>> begin

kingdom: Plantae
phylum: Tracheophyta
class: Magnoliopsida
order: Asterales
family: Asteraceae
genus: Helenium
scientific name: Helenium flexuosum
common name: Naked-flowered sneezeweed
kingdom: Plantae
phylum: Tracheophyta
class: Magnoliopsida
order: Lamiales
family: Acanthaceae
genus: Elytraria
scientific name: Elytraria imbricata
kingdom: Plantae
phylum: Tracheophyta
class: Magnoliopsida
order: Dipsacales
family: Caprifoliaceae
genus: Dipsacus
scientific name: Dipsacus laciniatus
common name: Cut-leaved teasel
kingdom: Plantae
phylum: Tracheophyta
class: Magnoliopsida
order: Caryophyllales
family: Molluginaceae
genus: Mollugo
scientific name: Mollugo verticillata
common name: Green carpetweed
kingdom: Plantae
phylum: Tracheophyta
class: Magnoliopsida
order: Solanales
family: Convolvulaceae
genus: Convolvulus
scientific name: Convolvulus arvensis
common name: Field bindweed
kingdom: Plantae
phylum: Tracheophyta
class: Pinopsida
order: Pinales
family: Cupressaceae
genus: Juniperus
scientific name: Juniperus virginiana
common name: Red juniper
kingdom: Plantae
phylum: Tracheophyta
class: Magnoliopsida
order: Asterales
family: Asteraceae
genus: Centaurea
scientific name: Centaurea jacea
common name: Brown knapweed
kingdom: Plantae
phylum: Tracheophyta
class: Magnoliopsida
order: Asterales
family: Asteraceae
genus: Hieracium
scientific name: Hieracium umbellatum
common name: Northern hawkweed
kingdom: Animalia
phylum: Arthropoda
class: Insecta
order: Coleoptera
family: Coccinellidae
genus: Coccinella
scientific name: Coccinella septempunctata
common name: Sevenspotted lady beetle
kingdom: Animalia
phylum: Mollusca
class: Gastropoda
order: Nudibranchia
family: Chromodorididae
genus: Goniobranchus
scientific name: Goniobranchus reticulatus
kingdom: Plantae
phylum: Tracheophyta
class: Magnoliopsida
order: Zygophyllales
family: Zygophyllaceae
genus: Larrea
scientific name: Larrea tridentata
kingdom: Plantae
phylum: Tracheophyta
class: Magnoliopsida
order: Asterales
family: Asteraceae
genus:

>> end

§ **WORK TO BE COMPLETED**
Reproduce every line of the material above word for word, in the same order.

§ **COMPLETE RESPONSE**
kingdom: Plantae
phylum: Tracheophyta
class: Magnoliopsida
order: Asterales
family: Asteraceae
genus: Helenium
scientific name: Helenium flexuosum
common name: Naked-flowered sneezeweed
kingdom: Plantae
phylum: Tracheophyta
class: Magnoliopsida
order: Lamiales
family: Acanthaceae
genus: Elytraria
scientific name: Elytraria imbricata
kingdom: Plantae
phylum: Tracheophyta
class: Magnoliopsida
order: Dipsacales
family: Caprifoliaceae
genus: Dipsacus
scientific name: Dipsacus laciniatus
common name: Cut-leaved teasel
kingdom: Plantae
phylum: Tracheophyta
class: Magnoliopsida
order: Caryophyllales
family: Molluginaceae
genus: Mollugo
scientific name: Mollugo verticillata
common name: Green carpetweed
kingdom: Plantae
phylum: Tracheophyta
class: Magnoliopsida
order: Solanales
family: Convolvulaceae
genus: Convolvulus
scientific name: Convolvulus arvensis
common name: Field bindweed
kingdom: Plantae
phylum: Tracheophyta
class: Pinopsida
order: Pinales
family: Cupressaceae
genus: Juniperus
scientific name: Juniperus virginiana
common name: Red juniper
kingdom: Plantae
phylum: Tracheophyta
class: Magnoliopsida
order: Asterales
family: Asteraceae
genus: Centaurea
scientific name: Centaurea jacea
common name: Brown knapweed
kingdom: Plantae
phylum: Tracheophyta
class: Magnoliopsida
order: Asterales
family: Asteraceae
genus: Hieracium
scientific name: Hieracium umbellatum
common name: Northern hawkweed
kingdom: Animalia
phylum: Arthropoda
class: Insecta
order: Coleoptera
family: Coccinellidae
genus: Coccinella
scientific name: Coccinella septempunctata
common name: Sevenspotted lady beetle
kingdom: Animalia
phylum: Mollusca
class: Gastropoda
order: Nudibranchia
family: Chromodorididae
genus: Goniobranchus
scientific name: Goniobranchus reticulatus
kingdom: Plantae
phylum: Tracheophyta
class: Magnoliopsida
order: Zygophyllales
family: Zygophyllaceae
genus: Larrea
scientific name: Larrea tridentata
kingdom: Plantae
phylum: Tracheophyta
class: Magnoliopsida
order: Asterales
family: Asteraceae
genus:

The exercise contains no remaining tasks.